I got to the airport early enough that I could go buy gas -- I didn't really need it then, but I knew from the internet that gas taxes are about 12¢ a gallon cheaper than they are in Indiana, and about 6¢ a gallon less than in Ohio, so I figured I might as well. And since I still had bird crap all over the car from Kansas City, where I parked under a tree for 3 days, I figured it was time for a car wash. So, for the first time in my life, I hit the "yes" button on the pump when it asked if I wanted a car wash. Nothing happened, so I hit "yes" again, but it turned out that the first pressing of the button had registered, and the second bought the most expensive ($6) version of the car wash.

The car wash was out of order. Some kind of electrical problem. It was probably designed by Jaguar. Went inside and got a refund, and found out there was another station with a car wash about a mile down the road. So I went over there, but you had to have a code for the car wash. So I went inside and started telling the guy that the other station's car wash was out of order. He asked me how much it was, and I told him $6. So he gave me a code for the $6 car wash.

My first thought was, Ooh, got a free car wash! Then I thought, well I'll have to go back to the other station (which I had to go by anyway, on the way back to the airport) and give the first guy his $6 back. Then I drove through the car wash and came out with bird crap all over the car. So instead of doing the honest thing and stopping off to give the guy back his $6, I thought, Well: I'm certainly glad I didn't have to pay for that! I'd've been royally p.o.'d. See Hamlet, III, 1, 132.
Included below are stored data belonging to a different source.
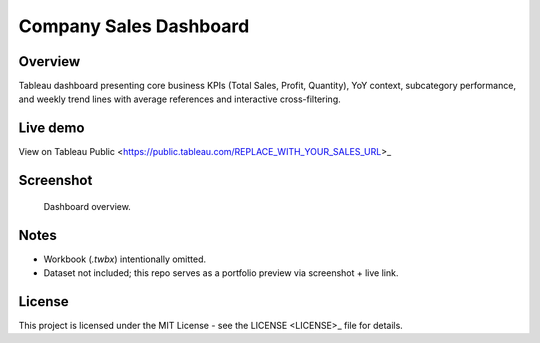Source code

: Company Sales Dashboard
=======================

Overview
--------

Tableau dashboard presenting core business KPIs (Total Sales, Profit, Quantity), YoY context, subcategory performance, and weekly trend lines with average references and interactive cross-filtering.

Live demo
---------

View on Tableau Public <https://public.tableau.com/REPLACE_WITH_YOUR_SALES_URL>_

Screenshot
----------

.. figure:: images/dashboard.png
   :alt: Company Sales — Tableau dashboard (KPIs, YoY, subcategory bars, weekly trends)
   :width: 1200px

   Dashboard overview.

Notes
-----

- Workbook (`.twbx`) intentionally omitted.
- Dataset not included; this repo serves as a portfolio preview via screenshot + live link.

License
-------

This project is licensed under the MIT License - see the LICENSE <LICENSE>_ file for details.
To the airport in the nick of time, where the wife's flight was half an hour late getting in, then to our hotel way out in the boonies north of Cincinnati, near King's Island, an amusement park like Six Flags. I can see the giant roller coaster out the window of our room. Dinner last night at the Outback Steak House next door, then early to bed. Nothing else to do.

This morning, after taking my little kumquat to her conference at the Great Wolf Lodge (next to King's Island), I came back and looked on line for Sights To See Without Going Into Cincinnati.

What I came up with were a castle, and Jesus.

The castle was started in 1929 by a guy named Harry Andrews. The blurb on RoadsideAmerica.com made him sound like a pederast ("Three facts, however, seem pretty clear: Harry built an imposing European-style castle by himself, Harry had a low opinion of the modern world, and Harry really enjoyed the company of young men."), but I think that says more about the writer than the subject. Harry used to take local boys down to the river and taught them to fish and such, and was a scoutmaster, and gave them Sunday-school lessons. I don't think that was all that unusual in the 1920s in places like rural Ohio; I think it was viewed as the duty of every adult. (And no, I'm not naive.) Harry and his group of boys formed a sort of club, which they called the Knights of the Golden Trail. Then Harry decided that knights needed a castle. So Harry did what anybody would've done: he built a castle. And this is it.

He was still building it when he died in 1981. He left it to the Knights, which operate it now as a museum dedicated to Harry's memory.  It's quite impressive, worth every penny of the $3 admission: four storeys, from dungeon to tower, plus beautiful gardens, moat, and crennelated barbicans stretching the length of the property, which I would guess to be about 6 acres along the Little Maine River. I spent about an hour going through the rooms and gardens.

After that I found Jesus. What more can I say?